(Stored entries)
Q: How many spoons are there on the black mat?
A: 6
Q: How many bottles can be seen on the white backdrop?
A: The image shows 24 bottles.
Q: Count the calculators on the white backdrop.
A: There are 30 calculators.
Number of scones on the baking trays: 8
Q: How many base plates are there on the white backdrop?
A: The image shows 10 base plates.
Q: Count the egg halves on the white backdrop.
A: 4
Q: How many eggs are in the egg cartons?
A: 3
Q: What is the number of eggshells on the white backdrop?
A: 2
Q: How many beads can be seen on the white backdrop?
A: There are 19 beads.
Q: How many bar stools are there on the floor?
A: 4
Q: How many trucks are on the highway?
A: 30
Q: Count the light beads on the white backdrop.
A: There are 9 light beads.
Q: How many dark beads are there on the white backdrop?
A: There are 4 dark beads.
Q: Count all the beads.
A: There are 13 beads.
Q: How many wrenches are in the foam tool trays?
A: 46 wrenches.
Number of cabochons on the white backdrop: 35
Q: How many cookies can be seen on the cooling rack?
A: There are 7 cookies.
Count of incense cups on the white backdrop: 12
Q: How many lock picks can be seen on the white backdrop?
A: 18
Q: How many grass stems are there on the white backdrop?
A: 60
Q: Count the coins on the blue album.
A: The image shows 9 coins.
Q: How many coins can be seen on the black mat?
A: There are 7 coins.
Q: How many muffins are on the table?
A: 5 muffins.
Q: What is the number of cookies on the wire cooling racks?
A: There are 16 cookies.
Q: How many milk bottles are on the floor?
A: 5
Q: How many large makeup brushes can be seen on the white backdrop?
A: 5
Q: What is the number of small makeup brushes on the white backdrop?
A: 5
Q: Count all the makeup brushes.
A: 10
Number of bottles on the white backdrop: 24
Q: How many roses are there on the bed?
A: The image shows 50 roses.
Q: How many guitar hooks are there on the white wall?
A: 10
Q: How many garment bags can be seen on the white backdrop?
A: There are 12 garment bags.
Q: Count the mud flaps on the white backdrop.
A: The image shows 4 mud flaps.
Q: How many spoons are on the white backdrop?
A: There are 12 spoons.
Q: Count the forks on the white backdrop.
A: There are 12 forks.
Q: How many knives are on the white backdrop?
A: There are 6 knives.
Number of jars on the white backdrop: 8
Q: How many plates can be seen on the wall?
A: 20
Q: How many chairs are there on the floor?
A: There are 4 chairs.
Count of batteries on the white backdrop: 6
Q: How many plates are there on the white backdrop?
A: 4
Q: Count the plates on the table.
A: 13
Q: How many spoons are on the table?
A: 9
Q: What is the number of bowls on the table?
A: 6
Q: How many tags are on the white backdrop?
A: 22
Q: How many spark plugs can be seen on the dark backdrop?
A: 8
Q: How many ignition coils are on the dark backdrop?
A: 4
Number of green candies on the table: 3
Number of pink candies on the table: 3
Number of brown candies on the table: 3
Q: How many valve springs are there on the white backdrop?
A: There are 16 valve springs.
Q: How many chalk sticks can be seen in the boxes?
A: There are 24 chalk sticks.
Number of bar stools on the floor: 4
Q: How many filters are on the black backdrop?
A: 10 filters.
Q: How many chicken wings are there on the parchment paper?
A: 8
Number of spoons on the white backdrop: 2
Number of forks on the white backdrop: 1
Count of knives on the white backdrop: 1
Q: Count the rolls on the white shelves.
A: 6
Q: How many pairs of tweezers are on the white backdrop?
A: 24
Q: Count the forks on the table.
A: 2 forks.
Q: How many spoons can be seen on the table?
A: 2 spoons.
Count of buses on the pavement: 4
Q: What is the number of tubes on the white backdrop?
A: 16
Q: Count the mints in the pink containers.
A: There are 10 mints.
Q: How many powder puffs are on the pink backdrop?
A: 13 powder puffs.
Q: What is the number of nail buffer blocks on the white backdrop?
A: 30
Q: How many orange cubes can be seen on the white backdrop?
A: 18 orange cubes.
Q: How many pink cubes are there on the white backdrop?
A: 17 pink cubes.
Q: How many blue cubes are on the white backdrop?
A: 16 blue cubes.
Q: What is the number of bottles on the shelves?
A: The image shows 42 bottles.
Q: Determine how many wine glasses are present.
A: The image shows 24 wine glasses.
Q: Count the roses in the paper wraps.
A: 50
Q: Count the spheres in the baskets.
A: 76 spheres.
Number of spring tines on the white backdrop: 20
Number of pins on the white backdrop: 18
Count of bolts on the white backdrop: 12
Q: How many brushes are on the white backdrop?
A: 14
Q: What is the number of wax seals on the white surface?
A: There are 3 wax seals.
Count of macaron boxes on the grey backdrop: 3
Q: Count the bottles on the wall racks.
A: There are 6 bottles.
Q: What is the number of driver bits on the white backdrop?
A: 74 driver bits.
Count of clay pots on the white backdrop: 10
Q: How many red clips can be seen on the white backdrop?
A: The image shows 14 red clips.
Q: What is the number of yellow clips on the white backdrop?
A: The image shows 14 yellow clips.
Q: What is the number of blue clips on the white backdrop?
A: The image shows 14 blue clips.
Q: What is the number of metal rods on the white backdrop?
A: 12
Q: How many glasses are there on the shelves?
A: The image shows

### DESCRIPTION OF THE TASK
Retype everything in the data above, from the line containing "Q: How many glasses are there on the shelves?" down to the end, with both the first and last lines included.

### OUTPUT OF THE EXERCISE
Q: How many glasses are there on the shelves?
A: The image shows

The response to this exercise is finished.